RDRM33122 - Remittance Basis: Identifying Remittances: Conditions A and B: Condition A 바카라 사이트“ money or property used outside the UK

From 6 April 2025, section 809L(2)(c) ITA 2007 provides that there is a remittance of foreign income and gains where money or other property is used outside the UK, directly or indirectly, for the benefit of a relevant person in the UK. This includes, but is not limited to, property used outside of the UK to settle a relevant person바카라 사이트™s obligation within the UK, as this would be a benefit for the relevant person whose obligation is settled as a result.

This may happen in situations where an individual has an obligation in the UK that would normally require money or other property to be brought to, received or used in the UK, but they enter into an agreement with another party to satisfy that obligation in another way by using their foreign income and gains outside the UK instead.

Example 1

Taylor is a former remittance basis user and the 100% shareholder of a UK company, Taylor바카라 사이트™s Dog Food Ltd (바카라 사이트˜TDF바카라 사이트™). TDF is therefore a relevant person to Taylor.
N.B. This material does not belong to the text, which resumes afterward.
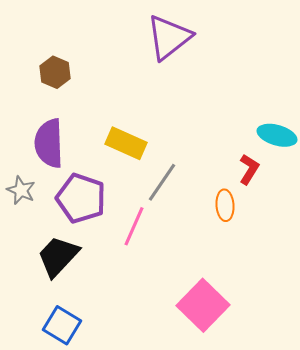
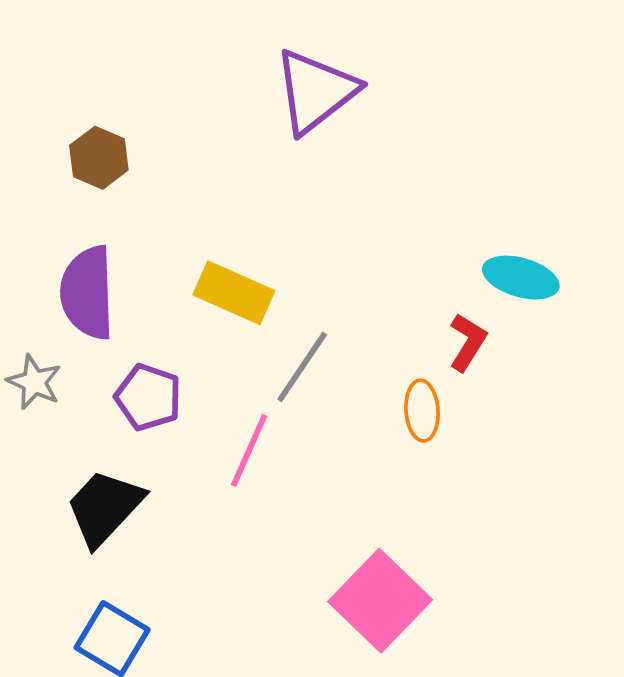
purple pentagon: (81, 198) -> (148, 397), size x0.7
The company owes a trade debt to another UK company, Juicy Bones Ltd (바카라 사이트˜JB바카라 사이트™), but does not have enough cash to pay.

Taylor wants to avoid the company becoming insolvent and decides to use her untaxed foreign income to enable the company to be released from its debt. Instead of investing her foreign income in TDF directly, through a loan or by subscribing for additional shares, she enters into an agreement to make a payment offshore to a foreign company in the same group as JB. In return, JB agrees to write off TDF바카라 사이트™s trade debt.

TDF, a relevant person, has received a benefit in the UK, as it has been released from its obligation to pay the trade debt. Condition A is met because Taylor used money outside the UK to release TDF from its trade debt. In order to determine whether there has been a taxable remittance, Condition B must now be considered - see RDRM33140 ´Ç²Ô·É²¹°ù»å²õ.Ìý

Example 2

Greg is a former remittance basis user and is resident in the UK with his partner Mina. After several years Greg and Mina decide to separate, and they enter into a financial agreement in the UK to determine the division of their assets. The terms of the financial agreement require Greg to make a lump sum payment of £500,000 to Mina.

To satisfy this obligation, he pays £500,000 from his Jersey bank account containing his untaxed foreign income to an account at the same bank belonging to Mina. After they have separated, Mina transfers the £500,000 to her UK bank account.

As Greg has used the money to satisfy his UK obligation, in accordance with the terms of the financial agreement, Condition A is met when he makes the payment to Mina. This is because Greg has used money outside the UK to satisfy his obligation under the financial agreement. In order to determine whether there has been a taxable remittance, Condition B must now be considered - see RDRM33140 ´Ç²Ô·É²¹°ù»å²õ.Ìý

It does not matter that the payment was made to Mina바카라 사이트™s offshore bank account, or that Mina is no longer a relevant person to Greg after the separation, when she brings the £500,000 to the UK.